Stimulus Baru AS Dorong Harga Minyak Dunia

CNN Indonesia | Rabu, 05/08/2020 08:10 WIB
Harga minyak mentah dunia naik didorong oleh kebijakan AS yang menambah stimulus ekonomi untuk atasi pandemi corona. Harga minyak mentah dunia naik pada perdagangan Selasa (4/8). (ANTARA FOTO/Rosa Panggabean).
Jakarta, CNN Indonesia --

Harga minyak mentah dunia naik pada perdagangan Selasa (4/8). Penguatan tersebut didorong oleh kebijakan Amerika Serikat (AS) yang menambah paket stimulus ekonomi untuk mengatasi dampak pandemi virus corona di negara tersebut.

Mengutip Antara, minyak mentah berjangka Brent untuk pengiriman Oktober 2020 naik 28 sen atau 0,6 persen menjadi US$44,43 per barel. Angka itu merupakan yang tertinggi sejak 6 Maret 2020 lalu.

Kemudian, minyak mentah berjangka West Texas Intermediate (WTI) untuk pengiriman September 2020 naik 69 sen atau 1,7 persen menjadi US$41,7 per barel. Realisasi tersebut merupakan yang tertinggi sejak 21 Juli 2020.


Pergerakan harga itu terjadi jelang rilis laporan industri pada Selasa (4/8) malam dari American Petroleum Institute (API) yang diperkirakan menunjukkan penurunan stok minyak mentah AS pekan lalu.
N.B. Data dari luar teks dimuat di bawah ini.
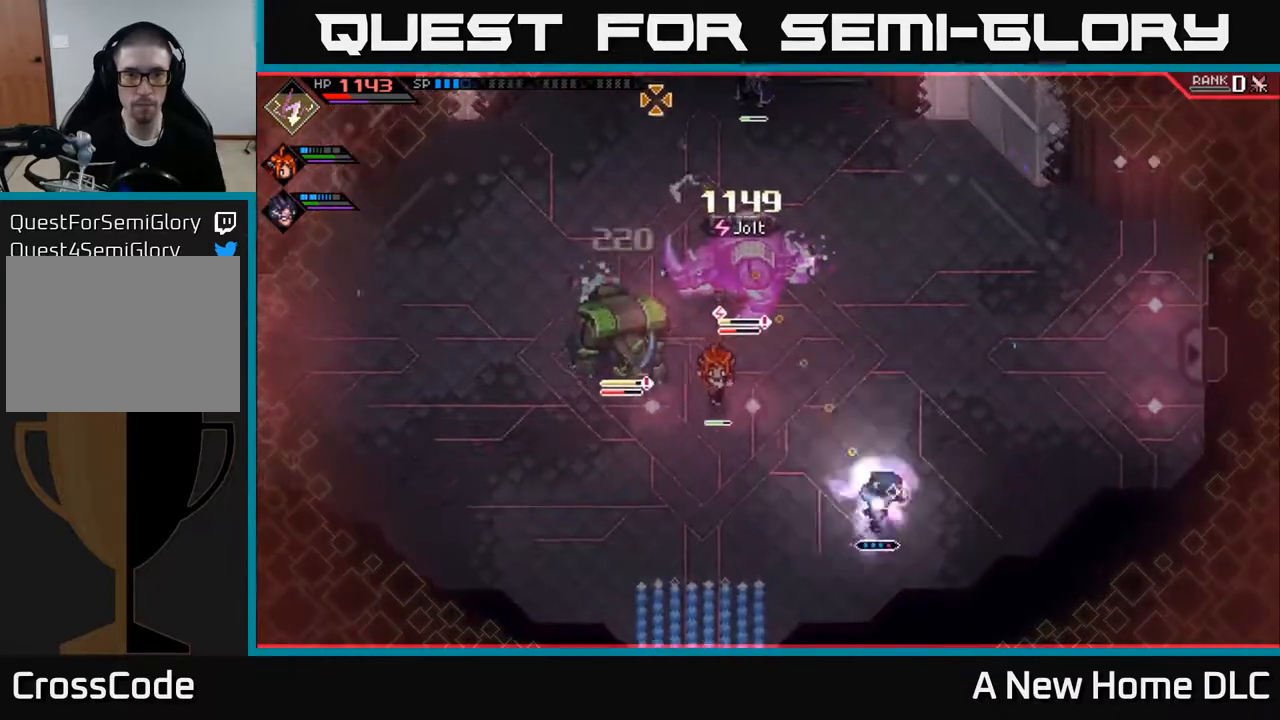
{"buttons": [], "left_stick": "up-left", "right_stick": "center", "events": [[233, "left_stick", "up"], [283, "right_stick", "center"], [317, "L1", "down"], [400, "L1", "up"], [500, "left_stick", "up-left"]]}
"Harga minyak berubah positif karena harapan stimulus dan setelah ada pemulihan industri manufaktur pada Juni 2020," ungkap Analis Pasar Senior di OANDA Edward Moya, dikutip dari Antara, Rabu (5/8).

Petinggi Demokrat di Senat AS mengatakan negosiasi antara Demokrat dan Gedung Putih di kongres telah masuk pada putaran baru. Arah kebijakan bantuan virus corona sudah mulai bergerak ke arah yang positif.
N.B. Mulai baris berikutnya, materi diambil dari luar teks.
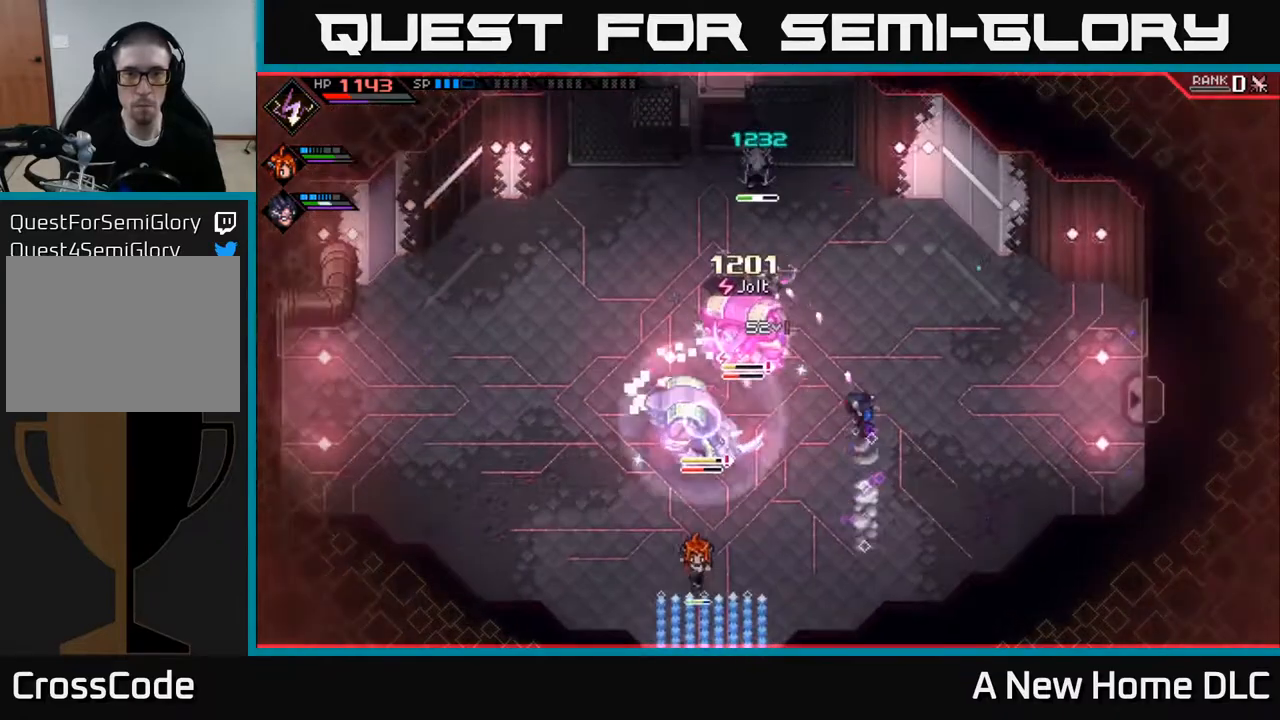
{"buttons": [], "left_stick": "left", "right_stick": "center", "events": [[33, "L1", "down"], [117, "L1", "up"], [167, "left_stick", "left"], [200, "X", "down"], [300, "X", "up"], [350, "X", "down"], [450, "X", "up"]]}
Kendati harga minyak mentah sudah menunjukkan tren kenaikan, produsen minyak tetap khawatir dengan potensi gelombang kedua penularan virus corona di global. Sebab, hal itu akan menghambat permintaan minyak di dunia.

Organisasi Negara-Negara Pengekspor Minyak dan sekutunya (OPEC+) meningkatkan produksi minyak bulan ini sekitar 1,5 juta barel per hari. Selain itu, produsen-produsen AS juga berencana memulai kembali produksi yang sempat ditutup.